PREGUNTAS PLANTEADAS —
a: Devuelve sin cambios el tramo del relato de viaje por Islandia que va desde "VIAJES / UNA" hasta "habitación.".
b: Enumera todos los alimentos y bebidas que Abimael toma en el desayuno del hotel según el relato de viaje por Islandia.
c: Escribe cómo sigue el relato de viaje por Islandia a partir de su última oración.

TEXTO DADO —

=====

VIAJES / UNA ISLA, UN PAÍS / BLANCO
Blanco
Tiene
Islandia una paleta de colores bien definida. El blanco es uno de ellos. El de
los glaciares perpetuos. El de sus montañas nevadas. El blanco puede ser tan
bello como aterrador.
Decide
Abimael ir al norte de la isla cuando se despierta en ese idílico hotel cabaña
de madera con singulares vistas sobre el fiordo y unta rebanadas de pan de
centeno con mantequilla salada y mermelada de naranja. La oronda chica
islandesa le prepara café aguado, americano. Al menos se lo sirve en taza de
loza. Y los huevos revueltos de gallinas que no ha visto por ninguna parte, que
deben importar, están algo resecos. Todo lo perdona por la comodidad de la
habitación.
Son
casi trescientos kilómetros los que le separan de Akureyri. El navegador le
indica que deberá invertir en ello seis horas. Serán muchas más, pero él no lo
sabe. Serán más porque será difícil que por el camino no se vaya deteniendo,
baje del coche e intente captar con su Cannon paisajes de ensueño.
La ruta
1 serpentea por una costa recortada y tanto se aleja de los volcanes marítimos
como de un horizonte de tierras volcánicas. A veces la carretera cruza campos
de lava solidificada en los que crece una vegetación rala resistente a las
fuertes corrientes de viento. Ha desistido de contar ríos, y los puentes en una
dirección que los cruzan, y las cataratas que se despeñan desde cimas de
vértigo. Se detuvo en una que el viento barría como la cola de un caballo y el
agua pulverizada formaba un incesante arco iris al ser rozada por el sol. La
carretera bordea el mar embravecido, unas veces, o plácidas lagunas saladas a
resguardo por barreras volcánicas que actúan como escolleras. El viento va y
viene a su antojo, así es que, contra su costumbre, nuestro viajero conduce con
las dos manos aferradas al volante por el medio de la estrecha carretera si no
viene nadie en dirección contraria (y no viene nadie), para que el viento, en
la hipótesis de una ráfaga traicionera, no le saque de la calzada y lo arroje a
una laguna, a un lago o a un río.

=====

(Datos de puntos clave humanos)
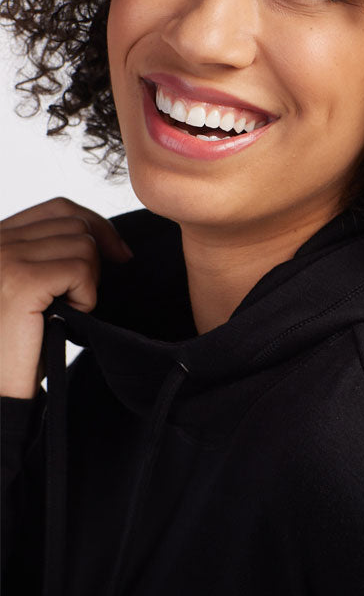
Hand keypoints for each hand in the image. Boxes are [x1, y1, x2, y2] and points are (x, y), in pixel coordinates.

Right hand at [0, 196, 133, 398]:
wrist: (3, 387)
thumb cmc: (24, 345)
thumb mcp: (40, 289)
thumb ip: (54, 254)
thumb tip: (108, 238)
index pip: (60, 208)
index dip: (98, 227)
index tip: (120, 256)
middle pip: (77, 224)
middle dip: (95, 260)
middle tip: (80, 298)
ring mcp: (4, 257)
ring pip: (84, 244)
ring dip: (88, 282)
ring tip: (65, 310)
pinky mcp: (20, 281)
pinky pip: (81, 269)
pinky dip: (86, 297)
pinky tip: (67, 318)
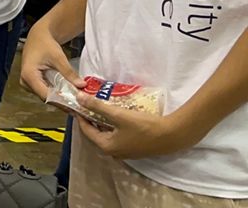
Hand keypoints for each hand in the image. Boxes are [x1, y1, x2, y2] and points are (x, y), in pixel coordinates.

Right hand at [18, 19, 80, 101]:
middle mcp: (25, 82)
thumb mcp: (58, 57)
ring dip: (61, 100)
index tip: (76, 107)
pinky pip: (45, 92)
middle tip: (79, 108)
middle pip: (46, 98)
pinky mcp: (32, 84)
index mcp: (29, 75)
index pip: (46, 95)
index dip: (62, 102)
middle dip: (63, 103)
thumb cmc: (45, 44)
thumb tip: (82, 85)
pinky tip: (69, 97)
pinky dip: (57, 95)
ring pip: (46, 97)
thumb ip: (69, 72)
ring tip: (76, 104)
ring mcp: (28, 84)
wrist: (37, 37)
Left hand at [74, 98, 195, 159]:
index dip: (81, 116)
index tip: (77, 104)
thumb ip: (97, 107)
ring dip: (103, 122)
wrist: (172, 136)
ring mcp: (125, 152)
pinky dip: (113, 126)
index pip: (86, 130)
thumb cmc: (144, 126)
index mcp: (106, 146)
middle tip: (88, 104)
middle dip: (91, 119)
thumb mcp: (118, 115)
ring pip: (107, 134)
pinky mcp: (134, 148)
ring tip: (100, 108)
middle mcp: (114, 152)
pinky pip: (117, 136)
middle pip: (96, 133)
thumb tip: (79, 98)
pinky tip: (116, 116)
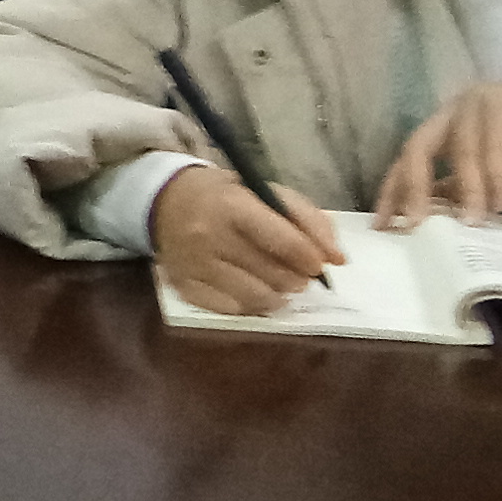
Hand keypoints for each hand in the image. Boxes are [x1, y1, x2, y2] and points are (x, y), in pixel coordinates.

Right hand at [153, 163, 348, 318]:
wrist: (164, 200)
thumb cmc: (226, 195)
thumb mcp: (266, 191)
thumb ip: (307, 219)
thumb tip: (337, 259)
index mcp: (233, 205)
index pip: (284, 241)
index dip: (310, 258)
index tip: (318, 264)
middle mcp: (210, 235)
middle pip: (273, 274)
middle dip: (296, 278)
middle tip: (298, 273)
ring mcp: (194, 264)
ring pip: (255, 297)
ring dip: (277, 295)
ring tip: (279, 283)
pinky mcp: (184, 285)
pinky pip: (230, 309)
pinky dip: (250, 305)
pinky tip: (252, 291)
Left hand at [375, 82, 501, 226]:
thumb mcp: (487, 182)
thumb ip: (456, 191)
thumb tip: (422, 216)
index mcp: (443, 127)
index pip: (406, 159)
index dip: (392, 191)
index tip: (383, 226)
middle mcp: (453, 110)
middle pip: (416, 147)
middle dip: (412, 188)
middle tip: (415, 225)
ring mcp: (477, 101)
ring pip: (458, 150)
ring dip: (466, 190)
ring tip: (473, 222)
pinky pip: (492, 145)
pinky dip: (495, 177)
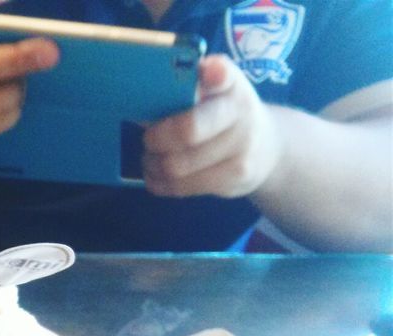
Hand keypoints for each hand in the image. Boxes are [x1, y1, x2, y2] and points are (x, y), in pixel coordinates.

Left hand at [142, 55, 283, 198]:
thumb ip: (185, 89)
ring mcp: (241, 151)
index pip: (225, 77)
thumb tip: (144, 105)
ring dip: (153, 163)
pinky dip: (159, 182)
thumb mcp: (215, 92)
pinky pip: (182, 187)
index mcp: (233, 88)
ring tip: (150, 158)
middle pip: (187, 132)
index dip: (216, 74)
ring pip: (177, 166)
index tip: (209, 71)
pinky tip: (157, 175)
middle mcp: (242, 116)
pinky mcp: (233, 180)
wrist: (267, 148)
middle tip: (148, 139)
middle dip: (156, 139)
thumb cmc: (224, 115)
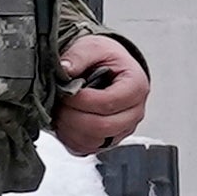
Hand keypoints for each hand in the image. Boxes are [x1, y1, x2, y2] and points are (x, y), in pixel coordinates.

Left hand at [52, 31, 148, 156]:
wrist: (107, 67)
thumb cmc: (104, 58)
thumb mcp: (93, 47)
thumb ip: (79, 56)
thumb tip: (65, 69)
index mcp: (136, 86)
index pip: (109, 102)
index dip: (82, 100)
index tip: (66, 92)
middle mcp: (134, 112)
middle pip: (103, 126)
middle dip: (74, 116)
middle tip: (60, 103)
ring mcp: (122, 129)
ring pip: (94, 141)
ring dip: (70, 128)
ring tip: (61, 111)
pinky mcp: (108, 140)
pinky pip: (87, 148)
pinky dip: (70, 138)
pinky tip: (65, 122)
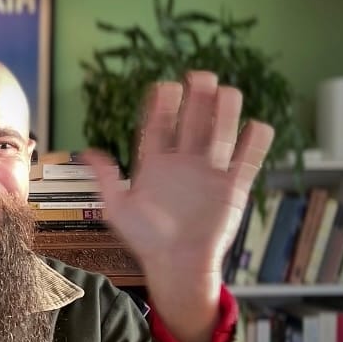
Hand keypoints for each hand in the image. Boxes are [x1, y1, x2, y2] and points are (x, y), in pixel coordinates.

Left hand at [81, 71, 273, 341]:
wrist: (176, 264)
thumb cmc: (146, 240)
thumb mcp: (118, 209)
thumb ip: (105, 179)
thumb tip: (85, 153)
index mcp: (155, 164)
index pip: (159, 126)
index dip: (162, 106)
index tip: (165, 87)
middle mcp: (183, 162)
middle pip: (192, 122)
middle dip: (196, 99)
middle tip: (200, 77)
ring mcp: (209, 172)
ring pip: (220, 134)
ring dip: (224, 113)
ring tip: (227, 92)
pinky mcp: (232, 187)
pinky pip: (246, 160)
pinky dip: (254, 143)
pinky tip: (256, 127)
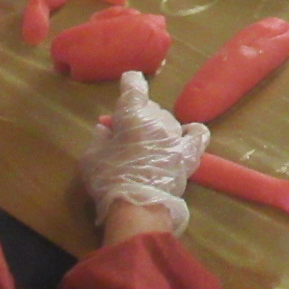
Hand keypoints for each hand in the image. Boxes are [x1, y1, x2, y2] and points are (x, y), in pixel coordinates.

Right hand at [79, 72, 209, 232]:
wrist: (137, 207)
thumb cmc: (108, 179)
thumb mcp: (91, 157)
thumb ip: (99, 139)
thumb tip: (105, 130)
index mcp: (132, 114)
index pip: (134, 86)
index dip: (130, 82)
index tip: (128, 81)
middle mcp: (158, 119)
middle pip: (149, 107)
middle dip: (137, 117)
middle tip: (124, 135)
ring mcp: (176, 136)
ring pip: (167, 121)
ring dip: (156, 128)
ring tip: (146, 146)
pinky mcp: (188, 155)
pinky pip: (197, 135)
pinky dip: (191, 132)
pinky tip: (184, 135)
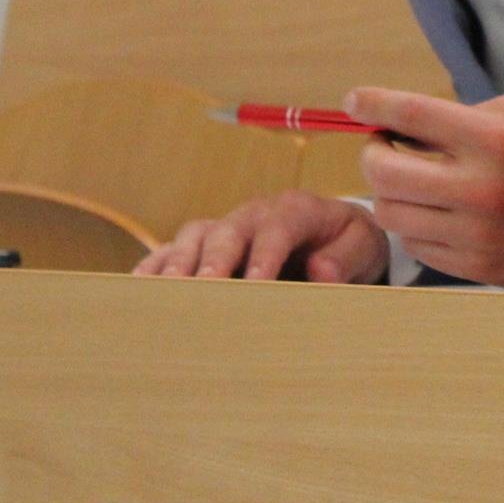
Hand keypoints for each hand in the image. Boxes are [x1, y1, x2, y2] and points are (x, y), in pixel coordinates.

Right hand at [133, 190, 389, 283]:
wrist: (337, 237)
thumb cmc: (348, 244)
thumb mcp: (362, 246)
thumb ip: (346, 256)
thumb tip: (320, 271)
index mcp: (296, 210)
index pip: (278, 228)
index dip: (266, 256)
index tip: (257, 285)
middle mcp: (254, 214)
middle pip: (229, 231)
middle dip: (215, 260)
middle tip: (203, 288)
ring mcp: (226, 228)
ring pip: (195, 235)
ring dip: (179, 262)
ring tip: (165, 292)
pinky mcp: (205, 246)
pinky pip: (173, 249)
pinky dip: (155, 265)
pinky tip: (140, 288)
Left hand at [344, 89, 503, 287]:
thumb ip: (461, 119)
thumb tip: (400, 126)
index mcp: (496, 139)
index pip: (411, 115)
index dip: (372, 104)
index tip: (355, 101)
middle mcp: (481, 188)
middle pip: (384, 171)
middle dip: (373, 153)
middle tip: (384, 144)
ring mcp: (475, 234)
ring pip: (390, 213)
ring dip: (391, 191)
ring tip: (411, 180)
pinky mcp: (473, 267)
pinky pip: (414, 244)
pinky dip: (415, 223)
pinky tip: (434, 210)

=====

RESPUESTAS DEL EJERCICIO —
a:
VIAJES / UNA ISLA, UN PAÍS / BLANCO
Blanco
Tiene
Islandia una paleta de colores bien definida. El blanco es uno de ellos. El de
los glaciares perpetuos. El de sus montañas nevadas. El blanco puede ser tan
bello como aterrador.
Decide
Abimael ir al norte de la isla cuando se despierta en ese idílico hotel cabaña
de madera con singulares vistas sobre el fiordo y unta rebanadas de pan de
centeno con mantequilla salada y mermelada de naranja. La oronda chica
islandesa le prepara café aguado, americano. Al menos se lo sirve en taza de
loza. Y los huevos revueltos de gallinas que no ha visto por ninguna parte, que
deben importar, están algo resecos. Todo lo perdona por la comodidad de la
habitación.

b: Pan de centeno, mantequilla salada, mermelada de naranja, café aguado americano y huevos revueltos.

c:
Luce en
el cielo un azul perfecto cuando descubre el lago de los cisnes. ¿Acaso estuvo Tchaikowski
aquí para componer su celebérrimo ballet? Detiene el coche en un pequeño ensanchamiento
junto a la gigantesca laguna salada de Alftafjördur, que se comunica con el mar, asombrado por lo
que ven sus ojos. Miles de cisnes, sí, miles, él que creyó que el cisne era un
animal solitario, bogan en cerrada formación por esa laguna herida por el sol y
barrida por un viento gélido. Algunos están en la orilla. Otros en el centro
del lago. Unos aletean agitando sus enormes alas para emprender el vuelo. El
silencio absoluto lo rompen el viento huracanado y el graznido de las aves. A
medida que Abimael Koczinsky se acerca a esas elegantes aves acuáticas, ellas,
como si intuyeran su curiosidad, se alejan hacia el centro del lago. Podría
estar horas sentado en una de las orillas, de espaldas a los volcanes
de paredes de ceniza ocre, contemplando las evoluciones de las aves, pero tiene
mucho camino por delante y regresa al coche, la cabeza baja, como si embistiera
al viento. Y cuando se pone en marcha determina que Islandia está poblada, por
este orden, por chinos, corderos y cisnes. Luego están los islandeses, en minoría:
3 habitantes por kilómetro cuadrado. Y a Abimael le viene el recuerdo de otro
territorio despoblado: Alaska. Islandia podría ser Alaska sin bosques boreales
y con volcanes.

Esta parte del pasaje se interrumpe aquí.